The Caribbean, including the Cayman Islands, the British Virgin Islands and Bermuda, has several major OFCs, facilitating billions of dollars worth of trade and investment globally.
During April–June 2000, the Financial Stability Forum–International Monetary Fund produced the first list of 42–46 OFCs using a qualitative approach. In April 2007, the IMF made a revised quantitative-based list of 22 OFCs,[c] and in June 2018, another revised quantitative-based list of eight major OFCs, who are responsible for 85% of OFC financial flows, which include Ireland, the Caribbean,[d] Luxembourg, Singapore, Hong Kong and the Netherlands.[5] The removal of foreign exchange and capital controls, the early driver for the creation and use of many OFCs in the 1960s and 1970s,[e] saw taxation and/or regulatory regimes become the primary reasons for using OFCs from the 1980s on.[4] Progress from 2000 onwards from IMF–OECD–FATF initiatives on common standards, regulatory compliance, and banking transparency, has significantly weakened the regulatory attraction of OFCs.
Tax-neutral is a term that OFCs use to describe legal structures where the OFC does not levy any corporation taxes, duties or VAT on fund flows into, during, or exiting (e.g. no withholding taxes) the corporate vehicle. Popular examples are the Irish qualifying investor alternative investment fund (QIAIF), and the Cayman Islands exempted company, which is used in investment funds, corporate structuring vehicles, and asset securitization.
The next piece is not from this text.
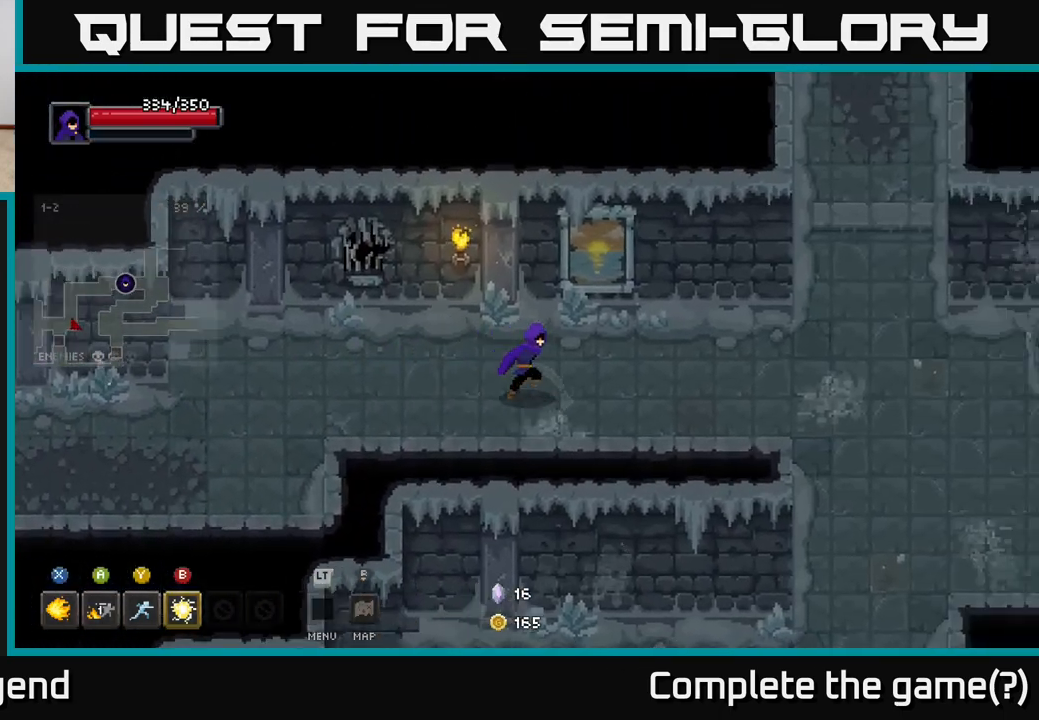
{"buttons": [], "left_stick": "up-right", "right_stick": "center", "events": [[500, "left_stick", "up-right"]]}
Many onshore jurisdictions also have equivalent tax neutrality in their investment funds industries, such as the United Kingdom, the United States, and France. Tax neutrality at the level of these vehicles means that taxes are not paid at the OFC but in the areas where the investors are tax resident. If the OFC levied a tax, this would in most cases reduce the tax paid in the places where investors are tax resident by that same amount, on the principles of avoiding double taxation of the same activity.
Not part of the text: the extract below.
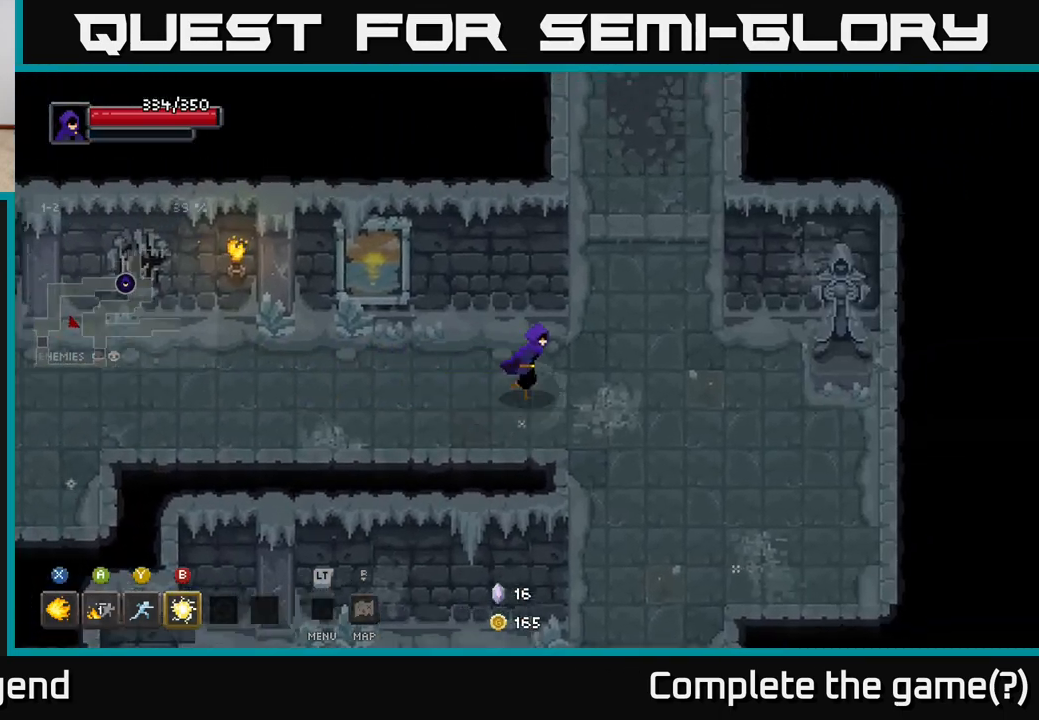
{"buttons": [], "left_stick": "up", "right_stick": "center", "events": [[217, "left_stick", "up"]]}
Research in 2013–14 showed OFCs harboured 8–10% of global wealth in tax-neutral structures, and acted as hubs for U.S. multinationals in particular, to avoid corporate taxes via base erosion and profit shifting ("BEPS") tools (e.g. the double Irish). A study in 2017 split the understanding of an OFC into 24 Sink OFCs, to which a disproportionate amount of value disappears from the economic system), and five Conduit OFCs, through which a disproportionate amount of value moves toward the Sink OFCs). In June 2018, research showed that major onshore IFCs, not offshore IFCs, had become the dominant locations for corporate tax avoidance BEPS schemes, costing US$200 billion in lost annual tax revenues. A June 2018 joint-IMF study showed much of the FDI from OFCs, into higher-tax countries, originated from higher-tax countries (e.g. the UK is the second largest investor in itself, via OFCs).[5][7]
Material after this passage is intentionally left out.